The opening few shots suggests some kind of lyrical film, with the next few minutes suggesting a lot of riffing on time travel. Sadly, Glut delivers neither. Once the dinosaurs show up, he eschews most abstract ambition.

That dinosaur fight’s bitching though.

1/3Not Recommended

CREDITS

Written, edited, photographed and directed by Donald F. Glut.


The Saga of Windwagon Smith (1961, Charles A. Nichols)

There’s nothing good about The Saga of Windwagon Smith. The best thing about it is the extended opening titles, which eat up some of the runtime and lessen the cartoon’s awfulness.

The animation happily plays at the nexus of lazy, incompetent and bad. Director Nichols–who cowrote–at least could’ve come up with an interesting visualization for his dumb story.

Instead, he relies on singing narration. It, and the dialogue, all rhymes. Except they’re bad rhymes, which makes one wonder how much time anyone spent on Windwagon. It’s like they wrote the dialogue first and the couplet at some later point.

Rex Allen is equally obnoxious as the protagonist and narrator.

The most striking thing about the cartoon, however, is the rampant racism. There are multiple Native American jokes, a Chinese one, but it also mocks the Kansas townspeople as moronic rednecks.

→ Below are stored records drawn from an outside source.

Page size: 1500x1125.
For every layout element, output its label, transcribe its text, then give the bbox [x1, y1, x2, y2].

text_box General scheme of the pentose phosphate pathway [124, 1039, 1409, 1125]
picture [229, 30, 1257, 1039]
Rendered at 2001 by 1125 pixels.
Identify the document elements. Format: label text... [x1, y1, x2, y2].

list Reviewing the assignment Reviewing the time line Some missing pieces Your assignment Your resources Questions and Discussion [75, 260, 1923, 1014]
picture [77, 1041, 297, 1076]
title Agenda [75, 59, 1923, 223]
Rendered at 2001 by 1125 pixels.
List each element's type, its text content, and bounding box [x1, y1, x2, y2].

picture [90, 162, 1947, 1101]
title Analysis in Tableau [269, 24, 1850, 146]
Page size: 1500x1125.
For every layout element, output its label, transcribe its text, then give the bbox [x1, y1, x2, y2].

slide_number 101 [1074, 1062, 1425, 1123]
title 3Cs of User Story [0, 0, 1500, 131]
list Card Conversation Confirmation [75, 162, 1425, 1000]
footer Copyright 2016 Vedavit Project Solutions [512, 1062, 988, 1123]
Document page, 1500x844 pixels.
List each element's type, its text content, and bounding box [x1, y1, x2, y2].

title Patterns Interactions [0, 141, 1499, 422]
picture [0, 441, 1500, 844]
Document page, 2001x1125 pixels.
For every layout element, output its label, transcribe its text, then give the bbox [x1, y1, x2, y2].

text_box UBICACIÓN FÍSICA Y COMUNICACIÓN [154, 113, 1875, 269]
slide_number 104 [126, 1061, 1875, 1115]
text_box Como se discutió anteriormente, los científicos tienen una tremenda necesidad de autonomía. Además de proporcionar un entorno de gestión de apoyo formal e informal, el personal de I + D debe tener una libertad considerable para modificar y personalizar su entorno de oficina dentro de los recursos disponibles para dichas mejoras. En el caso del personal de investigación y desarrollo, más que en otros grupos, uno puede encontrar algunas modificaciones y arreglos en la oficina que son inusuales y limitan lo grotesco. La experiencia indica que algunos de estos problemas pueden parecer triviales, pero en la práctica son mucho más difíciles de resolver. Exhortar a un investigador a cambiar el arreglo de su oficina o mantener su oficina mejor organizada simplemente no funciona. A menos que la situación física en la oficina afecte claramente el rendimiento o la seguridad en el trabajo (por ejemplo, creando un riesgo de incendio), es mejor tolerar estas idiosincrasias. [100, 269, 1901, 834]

Windwagon‘s a dreadful way to spend twelve minutes.

1/3Not Recommended

CREDITS

Directed by Charles A. Nichols; written by Lance Nolley and Nichols; animated by Julius Svendsen and Art Stevens; music by George Bruns; production designer, Ernie Nordli; produced by Walt Disney; released by Buena Vista Releasing Company.

Starring Rex Allen (Windwagon Smith) and J. Pat O’Malley (Mayor Crum); narrated by Allen.